Au début de la pièce, un homme creuse un trou, quelque part dans le désert, pour son cheval mort. Hobert Struther enterre son cheval qui vient de tomber raide mort au cours d’un périple qui se voulait salvateur. Cet ancien marchand d’art se met à débattre de son passé dans un élan beckettien, sa vie qu’il a construite autour de la constante recherche d’authenticité – un fiasco. Et presque à deux voix, dans une schizophrénie progressive, le personnage s’affaisse dans son propre désespoir, dans son propre trou, sa tombe. Sur fond d’une profonde remise en question d’un homme mur, ce monologue est plus de l’ordre d’une expression que de celui d’un spectacle.

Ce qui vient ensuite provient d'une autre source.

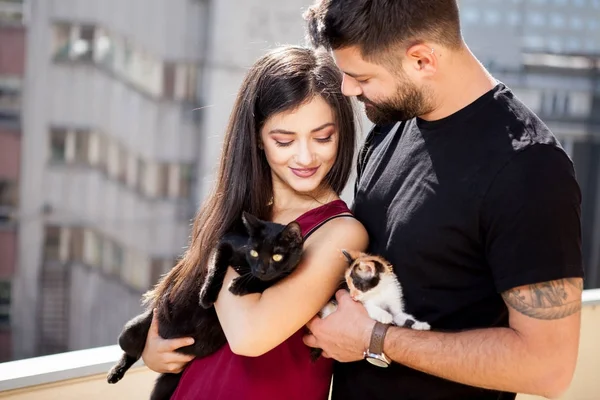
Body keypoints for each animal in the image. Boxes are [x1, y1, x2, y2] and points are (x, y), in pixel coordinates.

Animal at [105, 211, 304, 398]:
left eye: (277, 256)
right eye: (254, 253)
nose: (261, 269)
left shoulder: (282, 274)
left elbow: (266, 281)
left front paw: (240, 285)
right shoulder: (224, 245)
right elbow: (216, 269)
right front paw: (206, 296)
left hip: (167, 383)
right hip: (130, 333)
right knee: (131, 353)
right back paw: (115, 373)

Begrabt mein Pferd in la Mancha est une adaptation en langue allemande de la pièce en langue anglaise Kicking a dead horse de Sam Shepard, écrivain, scénariste, acteur et réalisateur américain qu’on ne présente plus. À sa création en 2007, il disait lui-même de ce texte qu’il s’agissait d’un show presque clownesque.
La mise en scène est assurée par Anne Simon et l’interprétation par Steve Karier. Un texte, un comédien et une metteuse en scène qui s’ajustent parfaitement. Cette pièce époustouflante n’a malheureusement été jouée que deux fois, les 18 et 25 novembre derniers sur les planches des Capucins, mais heureusement elle s’inscrit dans un large projet à deux volets autour de cowboys désillusionnés et de chevaliers perdus, un pont sera créé avec Don Quijote, sur lequel pourront passer les spectateurs le 8 mars prochain. Les deux parties du projet seront alors présentées au public sur les scènes respectives du théâtre des Capucins et du TNL.
Mais pour en revenir à cette première partie, sur scène, un implacable Steve Karier révèle une absolue précision de jeu et un dynamisme, une force à faire pâlir les plus grands acteurs européens – il n’a rien envier à un Lars Eindinger. Il faut néanmoins souligner que le texte de Shepard lui est taillé sur mesure. Car il peut en effet raconter son histoire, celle d’un homme qui ne se glisse pas facilement dans son état vieillissant – sa crise, mais il lutte avec ses propres démons, passe en revue ses actions, tous les rêves qu’il a pu avoir, ses amours, son mariage en pleine dissolution. Il peste, peste contre tout, la mort du cheval, contre ce trou, si difficile à creuser, le monde qui l’entoure, qui a tellement changé et qui ne lui ressemble plus, et puis il s’ennuie aussi, attend que les choses se passent, qu’elles prennent leur cours. Mais au-delà de sa propre personne, le personnage de ce texte habilement traduit vers l’allemand et habilement adapté ici, transfigure et dépeint l’histoire d’un pays combatif – dignes et arrogants États-Unis d’Amérique, qui s’essoufflent au vu et au su du monde que jadis, ils faisaient trembler, de peur mais aussi de respect. Cette entité désormais perdue réapparaît sous forme de spectre, celui d’une jeune femme drapée dans le célèbre drapeau à étoiles.
Cette pièce est un coup de tonnerre dans le paysage théâtral luxembourgeois et mériterait de tourner indépendamment de la suite. Elle souligne aussi l’intelligence et une certaine maturité de la metteure en scène, qui cette fois-ci a su être entièrement à l’écoute, aussi bien de ce long monologue ainsi que du caractère si vivace et précis du comédien. Mais elle a su aussi s’entourer convenablement, d’une part d’Emre Sevindik, compositeur, qui une fois de plus a su pertinemment doser l’environnement sonore afin d’accompagner toute cette expression et l’articuler en une successions de scènes presque cinématographiques. Et d’autre part, d’Anouk Schiltz, la scénographe qui a créé un décor de paysage désertique accidenté et ce faisant a su accentuer cette permanente lutte entre les deux esprits qui habitent Hobart Struther et qui se livrent un véritable dialogue de survie – l’esprit cynique contre l’esprit ingénu et au milieu la carcasse imposante du cheval – la carcasse du rêve américain.